Queens' alumnus and war poet, John Jarmain (1930), was killed not long after landing on Sword Beach (D-Day +1). At Queens' he read Mathematics and was awarded a Blue for gymnastics.

He left behind a plethora of reflective poems on his experiences of war:

Thinking of War

If I must die, forget these hands of mine

That touched your body into tiny flames:

Forget our faith, our strength, and each least sign

- The whispered wonder of our own two names

And all great words we said: how love was true

And seemed immortal. O, forget, my love, 

That there was one on earth who worshipped you

And only for your sake desired to live.

I shall forget. As if I never lived

Will be the hours we had, the years we missed, 

And your grief too. These hands that have so loved

Will be dumb then as hands you never kissed,

And all my body will not know your name.

I shall have broken our faith: do you the same. 

                                                               June 1939

(from Poems, John Jarmain, Collins, 1945)

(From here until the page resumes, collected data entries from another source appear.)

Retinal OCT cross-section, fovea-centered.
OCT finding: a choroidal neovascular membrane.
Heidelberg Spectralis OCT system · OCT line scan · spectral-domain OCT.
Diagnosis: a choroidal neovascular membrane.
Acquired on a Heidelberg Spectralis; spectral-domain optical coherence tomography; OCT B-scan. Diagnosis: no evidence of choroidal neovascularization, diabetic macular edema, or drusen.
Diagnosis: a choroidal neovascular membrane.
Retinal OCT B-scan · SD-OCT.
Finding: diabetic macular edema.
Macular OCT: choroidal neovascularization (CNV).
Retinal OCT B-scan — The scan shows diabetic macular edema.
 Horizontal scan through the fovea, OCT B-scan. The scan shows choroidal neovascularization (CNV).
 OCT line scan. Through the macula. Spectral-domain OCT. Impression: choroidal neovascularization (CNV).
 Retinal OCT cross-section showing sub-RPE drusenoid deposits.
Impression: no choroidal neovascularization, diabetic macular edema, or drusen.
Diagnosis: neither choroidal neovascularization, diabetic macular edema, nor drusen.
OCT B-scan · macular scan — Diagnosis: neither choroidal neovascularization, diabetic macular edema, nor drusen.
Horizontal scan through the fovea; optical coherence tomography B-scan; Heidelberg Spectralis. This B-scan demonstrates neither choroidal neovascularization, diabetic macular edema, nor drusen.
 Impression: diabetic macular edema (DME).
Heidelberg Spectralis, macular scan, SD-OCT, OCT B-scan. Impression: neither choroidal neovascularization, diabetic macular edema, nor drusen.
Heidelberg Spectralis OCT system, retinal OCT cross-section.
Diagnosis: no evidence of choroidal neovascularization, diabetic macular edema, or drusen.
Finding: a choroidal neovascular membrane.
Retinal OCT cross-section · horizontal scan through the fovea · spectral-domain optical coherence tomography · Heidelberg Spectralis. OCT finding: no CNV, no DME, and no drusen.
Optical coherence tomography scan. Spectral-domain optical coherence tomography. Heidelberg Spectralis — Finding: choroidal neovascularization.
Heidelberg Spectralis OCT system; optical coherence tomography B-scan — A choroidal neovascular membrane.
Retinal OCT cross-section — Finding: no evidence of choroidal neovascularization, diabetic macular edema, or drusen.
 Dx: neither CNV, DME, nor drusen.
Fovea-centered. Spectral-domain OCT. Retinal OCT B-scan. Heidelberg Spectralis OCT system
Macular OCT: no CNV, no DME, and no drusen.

The call-up age to become a soldier was reduced from 20 to 18 in 1942, and from 1943 students in non-technical subjects were no longer allowed to defer. Those who remained were largely scientists and medical students. There were 117 arts students at Queens' in the Michaelmas term of 1939, and 91 in technical subjects; in 1944 the figures were 12 and 70 respectively. 

A list of all Queens' students who fought and died during the Great War & World War II are commemorated in our Chapel.